We played two shows daily, six days a week for three months. At the dress rehearsal, some scenery fell on us. Nobody was hurt, but the newspapers had a field day. “Tillers Girls hurt by falling scenery”, so we had to send telegrams home to tell our parents that we were safe.

“In 1955 I auditioned in London for the pantomime ‘Jack and the Beanstalk’. The ‘Grey Green’ coach departed from near the Ordinance Hotel and took me to Victoria in London, from where I made my way on the tube to the theatre. I gained a contract and started rehearsals in November.

“We opened on Boxing Day at the Ipswich Hippodrome performing two shows each day for about three months. When the show finished I went back to Felixstowe and worked at E Burt and Son grocers who had premises at High Street and Hamilton Road, even though they knew I would audition for another pantomime at the end of the year. The manger and staff were so good to me.”

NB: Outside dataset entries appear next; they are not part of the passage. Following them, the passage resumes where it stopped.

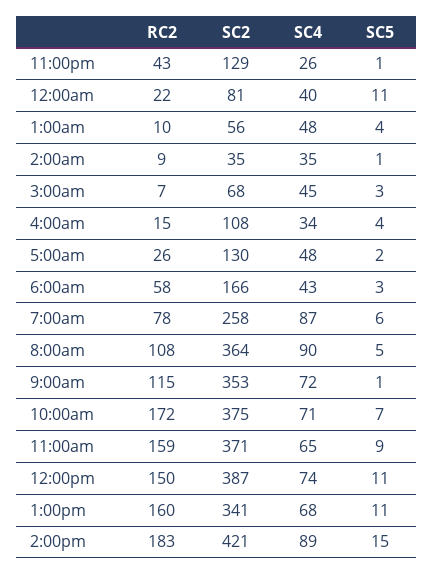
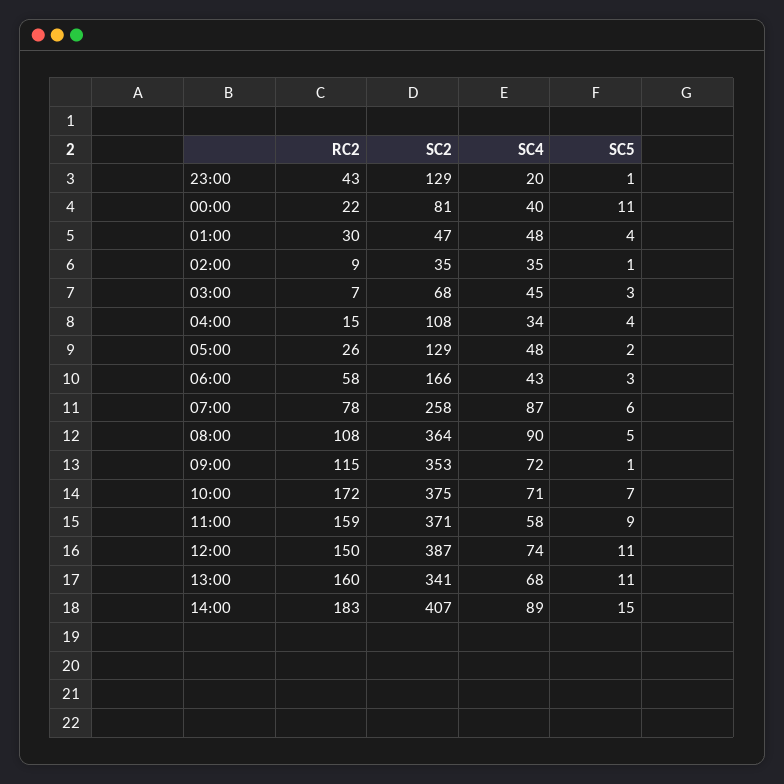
SC4, 11:00pm: 26 -> 20
RC2, 1:00am: 10 -> 30
SC2, 1:00am: 56 -> 47
SC2, 5:00am: 130 -> 129
SC4, 11:00am: 65 -> 58
SC2, 2:00pm: 421 -> 407

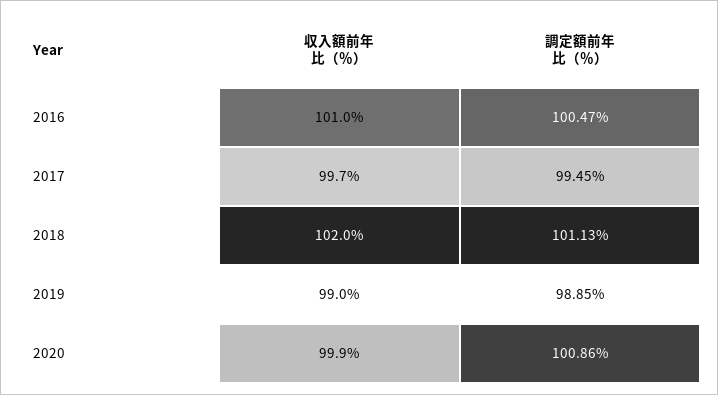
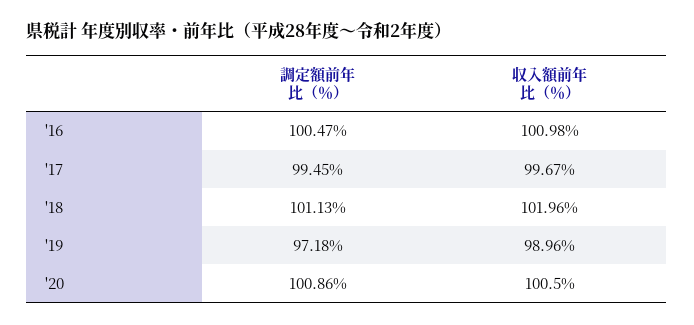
調定額前年比（％）, 2019: 98.85 -> 97.18
収入額前年比（％）, 2020: 99.9 -> 100.5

“We youngsters used to hang out at Fella Brothers ice cream parlour, which was in Victoria Parade, where we used to go at night to meet and play the juke box.

“Monday nights a crowd of us would hire a small hall at the Cavendish Hotel on the sea front and take a record player and records and jive for three hours. Felixstowe then had two cinemas’ in Hamilton Road, The Ritz and The Playhouse, they were on opposite sides of “The Triangle”.

“My last show at home was at the Spa Pavilion, Felixstowe in September 1959. The show was ‘Me and my Girl’, the choreographer was Dennis Lowe.

“Earlier I was one of the dancers at two other shows that Dennis and Chris Greatbanks were responsible for staging. One was Carousel at the Spa Pavilion with that beautiful stage.

“The original part for the juvenile lead was a singing role. I was asked to play that part and it became a dancing role with Dennis as my partner.”

“My teenage years were exciting. There were big changes in the music we listened to changing from 1940 swing to early rock and rock and roll.

“The BBC wouldn’t play any modern music and they had no competition. In the evenings we listened to the fading signal of Radio Luxembourg and we loved it. It was great and we could listen to our kind of music. We listened to Bill Hayley and the Comets, Elvis Presley, Johnny Ray with ‘Cry’ and ‘Such a Night’.

“Radio Caroline came on the air at Easter 1964 and transmitted ‘our music’ 24 hours a day. It was the first pirate radio ship and was anchored three miles off Felixstowe, just outside territorial waters so the government couldn’t touch them. “I am now seventy-one and have three great-grand-children and I still love to dance to Michael Jacksons’ music.”